Clustering note names

Grasshopper · June 10, 2024, 1:48pm

Hi there,

I am simply wanting to find clusters of notes that are grouped by similar names. I am not interested in the contents of these notes or their links/backlinks/tags etc. I just want to automatically find clusters of notes based on the name of the note. In this way I can minimise note duplication. The results should generate clusters like these:

Cluster: lifestyle
lifestyle issues
exciting lifestyle
lifestyle food
diseases of lifestyle

Cluster: cream
creamy soup
ice cream
creamed

I have searched and searched and haven’t found a method or a plugin to get this done.
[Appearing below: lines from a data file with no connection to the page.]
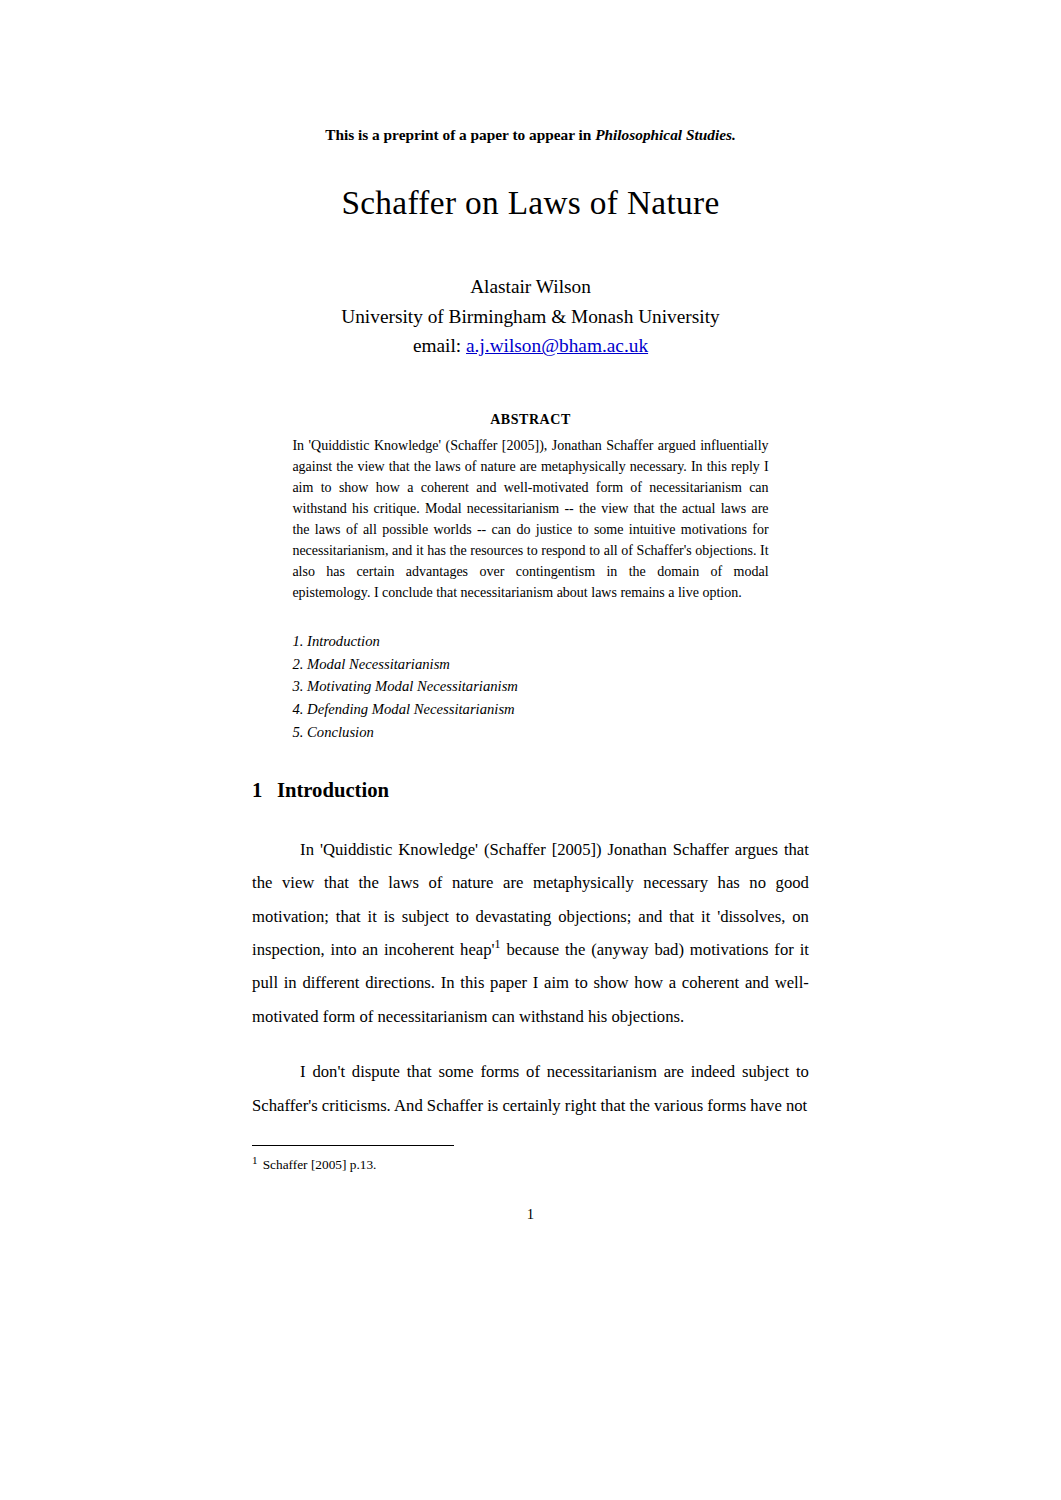This is a preprint of a paper to appear in Philosophical Studies.
Schaffer on Laws of Nature
Alastair Wilson
University of Birmingham & Monash University
email: a.j.wilson@bham.ac.uk
ABSTRACT
In 'Quiddistic Knowledge' (Schaffer [2005]), Jonathan Schaffer argued influentially against the view that the laws of nature are metaphysically necessary. In this reply I aim to show how a coherent and well-motivated form of necessitarianism can withstand his critique. Modal necessitarianism -- the view that the actual laws are the laws of all possible worlds -- can do justice to some intuitive motivations for necessitarianism, and it has the resources to respond to all of Schaffer's objections. It also has certain advantages over contingentism in the domain of modal epistemology. I conclude that necessitarianism about laws remains a live option.
1. Introduction
2. Modal Necessitarianism
3. Motivating Modal Necessitarianism
4. Defending Modal Necessitarianism
5. Conclusion
1 Introduction
In 'Quiddistic Knowledge' (Schaffer [2005]) Jonathan Schaffer argues that the view that the laws of nature are metaphysically necessary has no good motivation; that it is subject to devastating objections; and that it 'dissolves, on inspection, into an incoherent heap'1 because the (anyway bad) motivations for it pull in different directions. In this paper I aim to show how a coherent and well-motivated form of necessitarianism can withstand his objections.
I don't dispute that some forms of necessitarianism are indeed subject to Schaffer's criticisms. And Schaffer is certainly right that the various forms have not
1Schaffer [2005] p.13.
1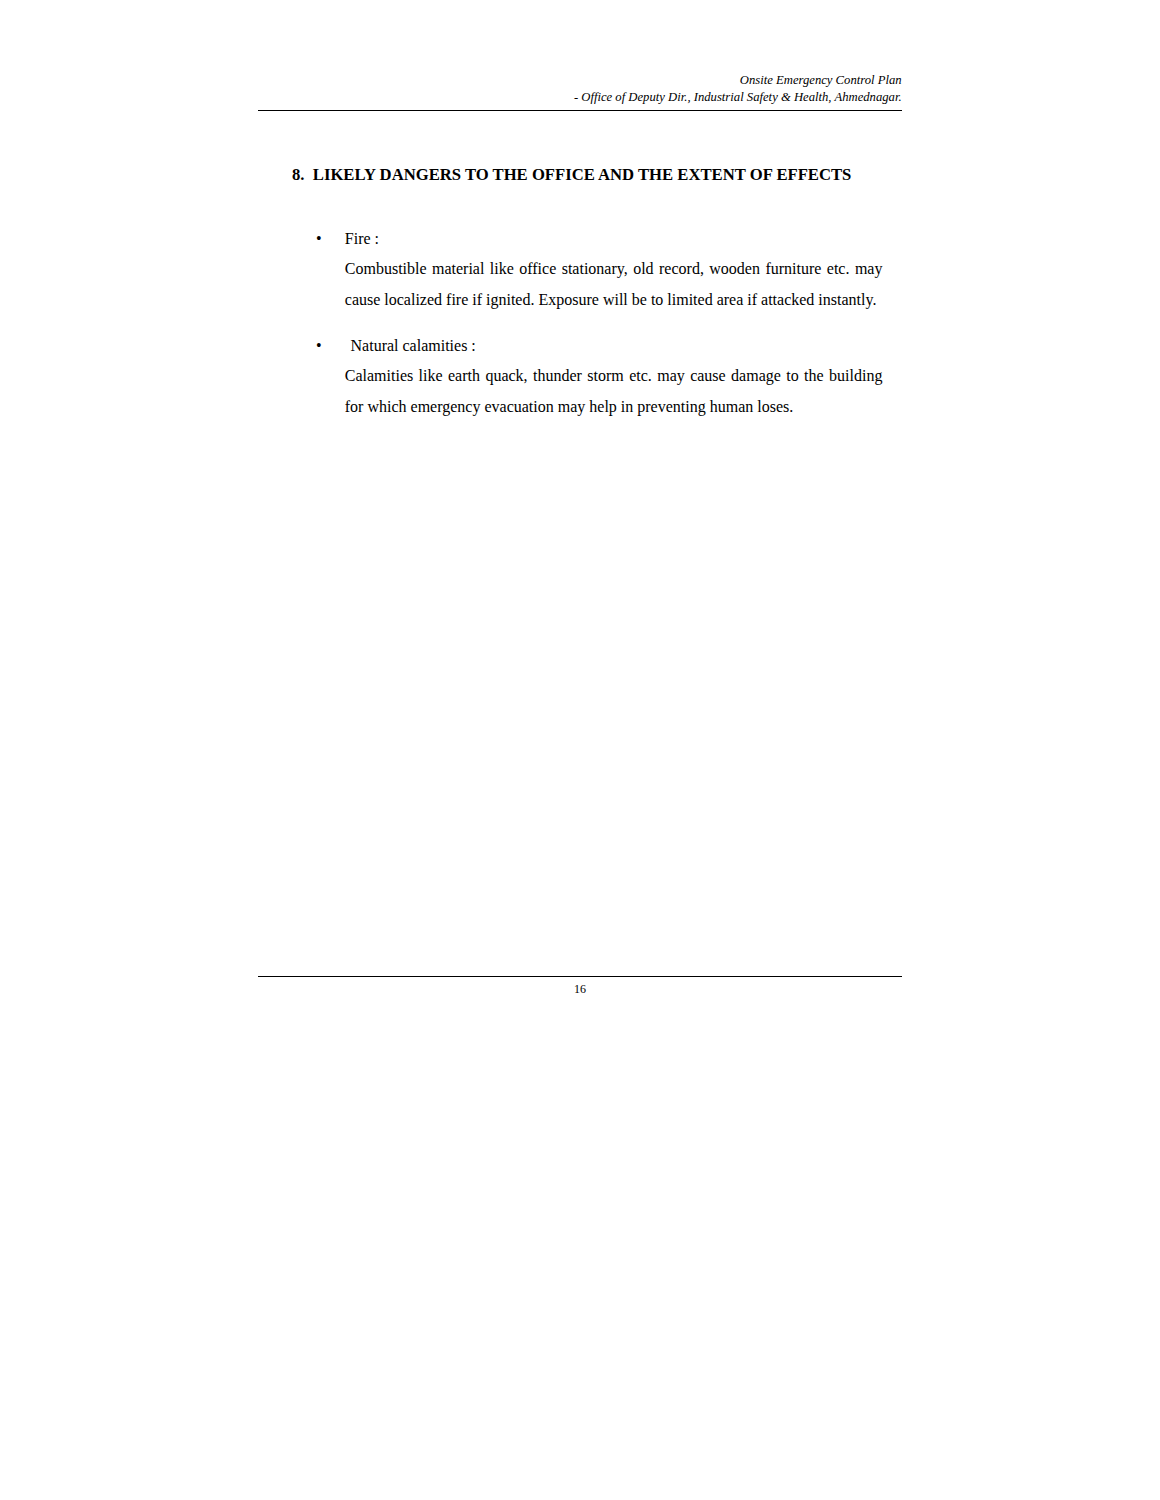Onsite Emergency Control Plan - Office of Deputy Dir., Industrial Safety & Health, Ahmednagar.
8. LIKELY DANGERS TO THE OFFICE AND THE EXTENT OF EFFECTS
Fire : Combustible material like office stationary, old record, wooden furniture etc. may cause localized fire if ignited. Exposure will be to limited area if attacked instantly.
Natural calamities : Calamities like earth quack, thunder storm etc. may cause damage to the building for which emergency evacuation may help in preventing human loses.
16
The plugins ‘Smart Connections’ and ‘Graphview Analysis’ simply don’t do this unfortunately in my understanding.

I do not want to manually type the keyword because I sometimes don’t know the names of the notes I have created many months ago in the first place! If I were to manually type it, then I can use the search function. I want Obsidian to automatically cluster. Any thoughts please? Thanks very much.

anon23099027 · June 10, 2024, 2:07pm

I use Dataview to identify clusters of files based on parts of their file names:

```dataview
TABLE
WHERE contains(file.name, "lifestyle")
LIMIT 50
```

Would that work for you?

Or perhaps an inline query:

```query
file:lifestyle
```

Grasshopper · June 10, 2024, 2:12pm

Thanks, but not really.

With this query, I have to specify the keyword, isn’t it? The thing is I don’t remember all the note names I have created ages ago. The point is to get Obsidian to scan my vault and cluster based on the most commonly used note names.

anon23099027 · June 10, 2024, 2:14pm

Apologies. I misread your original post. Don’t know a way to automate this. Hope someone can help.

Grasshopper · June 10, 2024, 2:15pm

No worries. No need to apologise. Thanks for having a go at this!

Yurcee · June 10, 2024, 8:03pm

don’t know of a plugin, sorry or write the script (i expect this to be not so easy as it looks…)

but for the future, it’s better to prepare for stuff like this and pepper the frontmatter with tags based on file name on file creation
so templater plugin would be your friend and i’ve just seen a similar thread:

personally, i don’t like tags with unnecessary or surplus information but makes life easy when querying files

holroy · June 10, 2024, 11:22pm

I guess one way of dealing with this is to loop through all files and split the lowercased file name into words, and then make a dictionary using a single word as key. In the end each key would then hold all filenames having that word as part of its name.

Next step would be to skip all stopwords, or have a exclusion list of non-interesting word. Or possibly trying to guess and change all words into singular (or plural).

To list the clusters sort the dictionary according to how many filenames for any given word.

Actually this should be doable true a pure Dataview query, I think… what do the following untested query give:

```dataview
TABLE rows.file.link as Files
FLATTEN split(lower(file.name), "\s*") as word
GROUP BY word
SORT length(rows) desc
LIMIT 20
```

This should theoretically give you the 20 clusters with the most filenames related to that word…

Grasshopper · June 11, 2024, 12:33am

Thank you. Newbie to Dataview queries to be honest…where do I copy-paste the above query in please? I have Dataview installed.

holroy · June 11, 2024, 6:09am

It’ll generate a table when you’re in live preview or reading mode instead of the code. So place it in the text where you want to see the result.

Grasshopper · June 11, 2024, 11:58am

Thanks @holroy. Unfortunately it doesn’t work yet.

This is what I get when I run the code:

It generates a list of more than 20 items despite the code saying to generate only 20 items.
The entries are the names of my notes.
Some notes have multiple entries i.e., the exact same note name may be repeated five or six times, which shouldn’t be the case since Obsidian doesn’t allow two notes to have identical names.
I didn’t see entries e.g., ‘sleep’ and ‘sleepy’ and ‘asleep’ immediately next to each other, i.e., clustered together which is the whole purpose of the exercise.

Here’s a screen-shot of my results:

Anything we could do to tinker the code a bit more please? Thank you very much!

Grasshopper · June 11, 2024, 12:33pm

Thanks @Yurcee.

I create a large number of notes on the fly…that is when I write by enclosing the double square brackets. Engaging the templater plugin when my writing is in full flow is quite disruptive.

system · September 9, 2024, 12:34pm

This topic was automatically closed 90 days after the last reply. New replies are no longer allowed.